According to the Sunday Times, NHS Fife is offering patients who give up smoking for three months the chance to take part in a lottery which offers the chance to win helicopter rides, overnight stays in a luxury hotel or iPods, under a pilot scheme designed to assess whether such incentives could help people kick the habit.

Other such programmes, details of which were obtained by the newspaper under the Freedom of Information Act, include prize draws by NHS Northamptonshire and Camden Primary Care Trust for people who agree to get tested for the sexually transmitted disease Chlamydia, in which Nintendo Wii games consoles and laptops are up for grabs.

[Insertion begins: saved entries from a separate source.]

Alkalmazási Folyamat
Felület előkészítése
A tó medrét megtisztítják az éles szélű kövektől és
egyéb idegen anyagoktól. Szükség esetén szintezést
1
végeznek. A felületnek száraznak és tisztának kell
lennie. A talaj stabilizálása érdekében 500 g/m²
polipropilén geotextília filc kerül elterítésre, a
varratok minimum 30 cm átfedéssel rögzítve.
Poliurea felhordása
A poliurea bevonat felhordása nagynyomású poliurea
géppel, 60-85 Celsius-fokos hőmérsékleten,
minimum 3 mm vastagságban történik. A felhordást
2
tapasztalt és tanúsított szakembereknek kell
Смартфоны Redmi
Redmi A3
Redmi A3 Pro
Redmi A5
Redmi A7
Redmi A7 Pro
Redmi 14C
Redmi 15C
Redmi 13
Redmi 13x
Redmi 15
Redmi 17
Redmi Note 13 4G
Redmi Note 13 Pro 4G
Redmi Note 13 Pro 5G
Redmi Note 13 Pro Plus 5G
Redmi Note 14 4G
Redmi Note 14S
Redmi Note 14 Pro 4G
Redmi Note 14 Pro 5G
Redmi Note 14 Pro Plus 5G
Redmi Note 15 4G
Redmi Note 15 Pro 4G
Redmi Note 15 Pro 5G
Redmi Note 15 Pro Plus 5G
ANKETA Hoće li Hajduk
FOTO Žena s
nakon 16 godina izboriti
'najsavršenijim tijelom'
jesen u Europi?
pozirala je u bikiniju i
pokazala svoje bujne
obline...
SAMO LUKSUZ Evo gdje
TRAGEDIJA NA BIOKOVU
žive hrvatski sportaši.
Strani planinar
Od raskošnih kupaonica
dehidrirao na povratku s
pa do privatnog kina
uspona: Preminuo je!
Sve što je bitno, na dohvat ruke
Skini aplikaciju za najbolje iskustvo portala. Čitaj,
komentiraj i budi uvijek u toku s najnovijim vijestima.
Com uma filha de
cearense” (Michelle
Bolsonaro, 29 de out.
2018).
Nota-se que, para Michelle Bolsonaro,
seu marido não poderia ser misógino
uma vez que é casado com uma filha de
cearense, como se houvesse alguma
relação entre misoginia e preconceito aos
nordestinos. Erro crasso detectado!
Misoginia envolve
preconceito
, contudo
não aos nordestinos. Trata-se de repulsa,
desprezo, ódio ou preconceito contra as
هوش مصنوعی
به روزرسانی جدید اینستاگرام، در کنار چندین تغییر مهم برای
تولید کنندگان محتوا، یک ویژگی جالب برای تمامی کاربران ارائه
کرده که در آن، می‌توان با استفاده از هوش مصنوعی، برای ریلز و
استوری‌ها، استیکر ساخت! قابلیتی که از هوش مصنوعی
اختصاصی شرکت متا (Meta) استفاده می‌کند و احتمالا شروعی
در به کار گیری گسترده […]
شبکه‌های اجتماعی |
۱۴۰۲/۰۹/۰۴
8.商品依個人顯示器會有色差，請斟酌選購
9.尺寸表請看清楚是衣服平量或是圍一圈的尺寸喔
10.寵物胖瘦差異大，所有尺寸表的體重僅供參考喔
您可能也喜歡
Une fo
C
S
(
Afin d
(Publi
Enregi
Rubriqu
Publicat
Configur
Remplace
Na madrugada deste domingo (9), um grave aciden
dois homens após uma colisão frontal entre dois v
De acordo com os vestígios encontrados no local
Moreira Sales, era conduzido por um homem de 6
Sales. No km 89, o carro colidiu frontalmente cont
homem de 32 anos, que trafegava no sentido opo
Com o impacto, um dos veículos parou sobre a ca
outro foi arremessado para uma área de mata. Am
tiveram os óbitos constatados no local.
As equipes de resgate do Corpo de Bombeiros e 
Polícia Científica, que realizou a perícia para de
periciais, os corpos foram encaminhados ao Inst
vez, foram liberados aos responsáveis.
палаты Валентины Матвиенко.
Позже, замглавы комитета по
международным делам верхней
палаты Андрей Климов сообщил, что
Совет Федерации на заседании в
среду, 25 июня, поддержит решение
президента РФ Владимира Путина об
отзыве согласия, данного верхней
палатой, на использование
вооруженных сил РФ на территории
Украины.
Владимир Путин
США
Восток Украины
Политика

The moves are designed to address some of the country’s most urgent health problems. More than 100,000 people die every year from smoking related diseases, which represent a huge financial strain on the health service, and thousands of teenagers are unknowingly contracting Chlamydia each year which, if left untreated, can cause infertility.

Wrong messages?
However, Mary Scanlon, spokeswoman for the Scottish Conservatives party, told The Sunday Times that incentive schemes in which the rewards bear no relation to health could give out the wrong messages. “Giving people free passes to gyms is an excellent idea, but in the depths of a recession when people are losing their jobs, seeing people being given these sorts of gifts will lead to resentment,” she stressed.

The idea of offering people some kind of carrot to induce healthier behaviour has been around for some time and is growing in popularity, particularly as the NHS shifts its focus onto disease prevention as opposed to cure. However, while early indications are that such methods can be effective as part of a wider programme, a report published by Health England last month concluded that more research is needed in order to assess their wider implications.